The Truman Administration’s policy towards Asia comes into play at this point. Stalin seemed convinced that the US would intervene; or at least, that it was not worth his while to risk that eventuality. North Korean officials, on the other hand, were “absolutely certain” that the US would not intervene. They claimed to base this conviction on the nonintervention of the US into the Chinese Civil War. They had, in the eyes of the North Koreans at least, sat back, wringing their hands. A Korean Civil War would be a comparative nonevent. (141-2) The decision makers of the Truman Administration failed to acknowledge the threat that China posed them and were weak on acting on it. Chinese officials said it would enter the war if the US moved north. When it did enter the war, it moved slowly and let the US gain ground in North Korea. However, pretending to be weak was a tactic they knew the US would fall for. (Hoyt, 135-6) Truman and MacArthur both had reputations—the former for being soft on Communism, a reputation easily won in a majority Republican Congress (53) and well deserved judging by the reactionary way his administration dealt with the spread of Communism in Europe and Russia (52; Kaufman, 45); the latter as seeing the world as Red and Red, White and Blue. MacArthur was at odds with the administration over its foreign policy. (46) After the UN forces, under his command, had been backed into a veritable corner in Pusan, MacArthur drew up plans to not only defeat the North Koreans in South Korea but to destroy the DPRK utterly. His ideology, that Communism everywhere was a mere Muscovite tributary, was becoming popular before and became far more widespread after the outbreak of the Korean War, most likely affecting media sources such as the Globe and Mail who were either swayed by MacArthur (and his contemporaries)’s argument, or who were unwilling to show anything but polarising rhetoric against the communist world. The Chinese saw

him as the enemy, as he saw them. Their differences were irreconcilable, and MacArthur would see the Korean War won at any cost. (Hoyt, 71-74)
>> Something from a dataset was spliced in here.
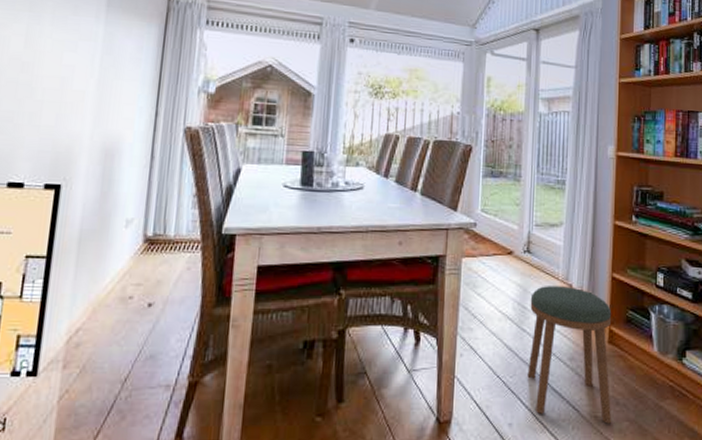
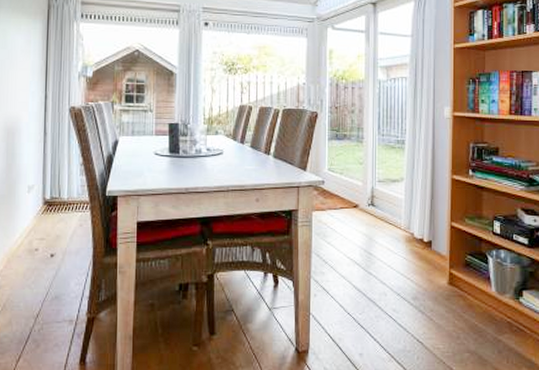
stool: present [527,286,612,424] -> none [375,235,454,355]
Conclusion In my simple analysis of the outbreak of the Korean War I have explained, to some extent, the involvement of the major powers and the newspapers’ reactions to the start of the war. I have tried to capture the mood at the time and the shift new information revealed to those who sought it after the fact. It has taken the passage of time and the cooling of anti Communist passions, fears and rhetoric found more than ever during the height of the Cold War to uncover some of the causes of the war that the newspapers did not tell us at the time. The reasons each of the major players, Stalin, Mao, Kim, Truman and MacArthur, did what they did lend themselves to a fuller explanation for the outbreak of the war. The perspectives given in the Globe and Mail articles seem to reflect the fear of Communism of the time but provide quickly conceived, reactionary perspectives rather than the highly researched materials in the secondary literature.

NOTES 1. Yugoslavia abstained from voting on the US drafted resolution and called instead

for a fact finding mission to determine which side was at fault. The USSR had boycotted the Council since January in protest at the West’s refusal to acknowledge the People’s Republic of China.

BIBLIOGRAPHY Globe and Mail, June 26, 1950. Goncharov, Sergei N., John W. Lewis and Xue Litai: Uncertain Partners: Stalin, Mao and the Korean War. 1993, Stanford University Press, Stanford, California. Hoyt, Edwin P.: The Day the Chinese Attacked: Korea, 1950: the story of the failure of America’s China policy. 1990, McGraw-Hill Publishing Company, New York. Kaufman, Burton I.: The Korean War: challenges in crisis, credibility and command. 1986, Temple University Press, Philadelphia. Yoo, Tae-Ho: The Korean War and the United Nations: a legal and diplomatic historical study. 1965, Librairie Desbarax, Louvain.